The best flavors of hummus are the ones that stick a spicy core in the middle of that smooth, classic garbanzo flavor profile. The Jalapeño flavor definitely delivers a kick to your taste balls -- or taste buds, as they are more commonly called -- but here's where it falters: the jalapeños come in big chunks. So if you're one of those people who DOES NOT like to keep your additives and your hummus separated like kids on a middle-school dance floor, you're going to have a tough time blending this ish together. You get big bursts of spicy. Then you get big globs of hummus.
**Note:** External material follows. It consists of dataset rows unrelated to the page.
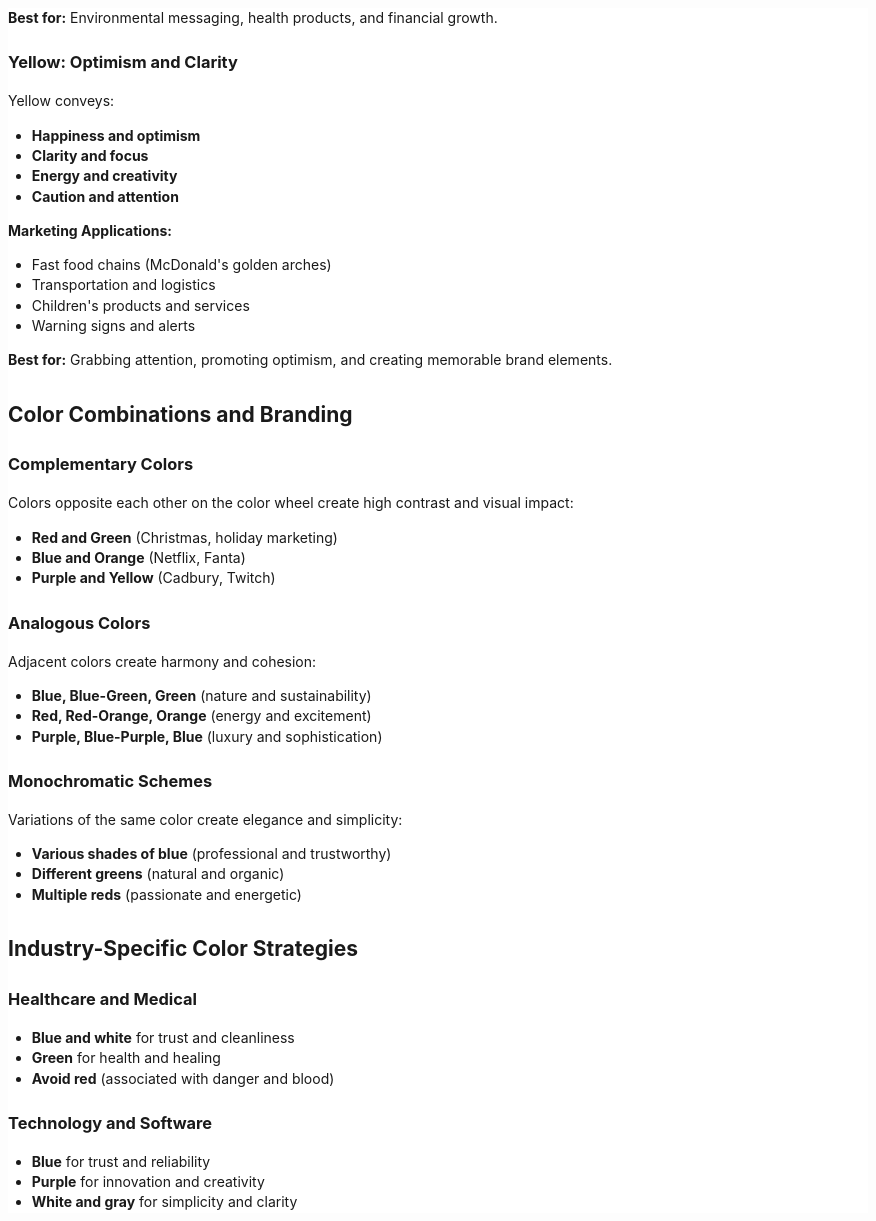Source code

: **Best for:** Environmental messaging, health products, and financial growth.

### Yellow: Optimism and Clarity
Yellow conveys:
- **Happiness and optimism**
- **Clarity and focus**
- **Energy and creativity**
- **Caution and attention**

**Marketing Applications:**
- Fast food chains (McDonald's golden arches)
- Transportation and logistics
- Children's products and services
- Warning signs and alerts

**Best for:** Grabbing attention, promoting optimism, and creating memorable brand elements.

## Color Combinations and Branding

### Complementary Colors
Colors opposite each other on the color wheel create high contrast and visual impact:

- **Red and Green** (Christmas, holiday marketing)
- **Blue and Orange** (Netflix, Fanta)
- **Purple and Yellow** (Cadbury, Twitch)

### Analogous Colors
Adjacent colors create harmony and cohesion:

- **Blue, Blue-Green, Green** (nature and sustainability)
- **Red, Red-Orange, Orange** (energy and excitement)
- **Purple, Blue-Purple, Blue** (luxury and sophistication)

### Monochromatic Schemes
Variations of the same color create elegance and simplicity:

- **Various shades of blue** (professional and trustworthy)
- **Different greens** (natural and organic)
- **Multiple reds** (passionate and energetic)

## Industry-Specific Color Strategies

### Healthcare and Medical
- **Blue and white** for trust and cleanliness
- **Green** for health and healing
- **Avoid red** (associated with danger and blood)

### Technology and Software
- **Blue** for trust and reliability
- **Purple** for innovation and creativity
- **White and gray** for simplicity and clarity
But it's hard to get the two to coalesce.
5. Supremely Spicy
The kids might call this the most "lit" flavor, and they might be right. It's probably the spiciest boy of the bunch. The heat in question comes from pureed hot red peppers and a blanket of chili seeds. Here's the deal, though: The spicy center in this one extends way beyond the normal circumference of the interior fillings. So if you want to go with this, you really need to like the spicy stuff.
4. Tuscan Herb Garden
"Tuscan Herb Garden" sounds like something a bunch of suburban housewives would pretend-read in a book club that actually only exists as an excuse to get together and drink 12 glasses of pinot grigio. It's also probably the hummus they would put out on the table while they did that. But it's also delicious. You've got what food marketers would call a medley of Tuscan herbs and garden vegetables (carrots, tomatoes, peppers, and spinach among them)… and yeah, it tastes like a sentimental journey through the heart of one of Italy's most beautiful and life-changing regions. Or whatever.
3. Rosemary & Sea Salt
This is the highest-ranking non-spicy option, and for good reason. It delivers a distinct salty/savory taste that none of the flavors even come close to matching. Also, it just makes you seem kind of refined. Or like, as refined as you can be with store-bought hummus. "Hey do you want to come over and have some light appetizers, including rosemary and sea salt hummus?" See, that sounded classy. At least as classy as ⅖ of the actors who have played James Bond.
2. Roasted Red Pepper
For our penultimate selection, a hummus haiku:
Roasted Red Pepper
It’s almost the best Sabra
Chunks of pepper: good
OK one more!
It’s nice and spicy
But not overwhelming, yeah?
Me likes to eat it
Why did Chipotle come in as the top dog of grocery store hummus? If we are going to be totally honest: Distinguishing these hummuses (hummusi? Hummesons?) is pretty difficult. What Chipotle does is encapsulate all the things I like about the other flavors: It doesn't look weird, it's spicy, it has a good flavor-center/hummus ratio, and it doesn't make your breath smell. It also has a smoky aftertaste that reminds me a little bit of breathing in barbecue smoke at a tailgate, and I mean that in the best possible way.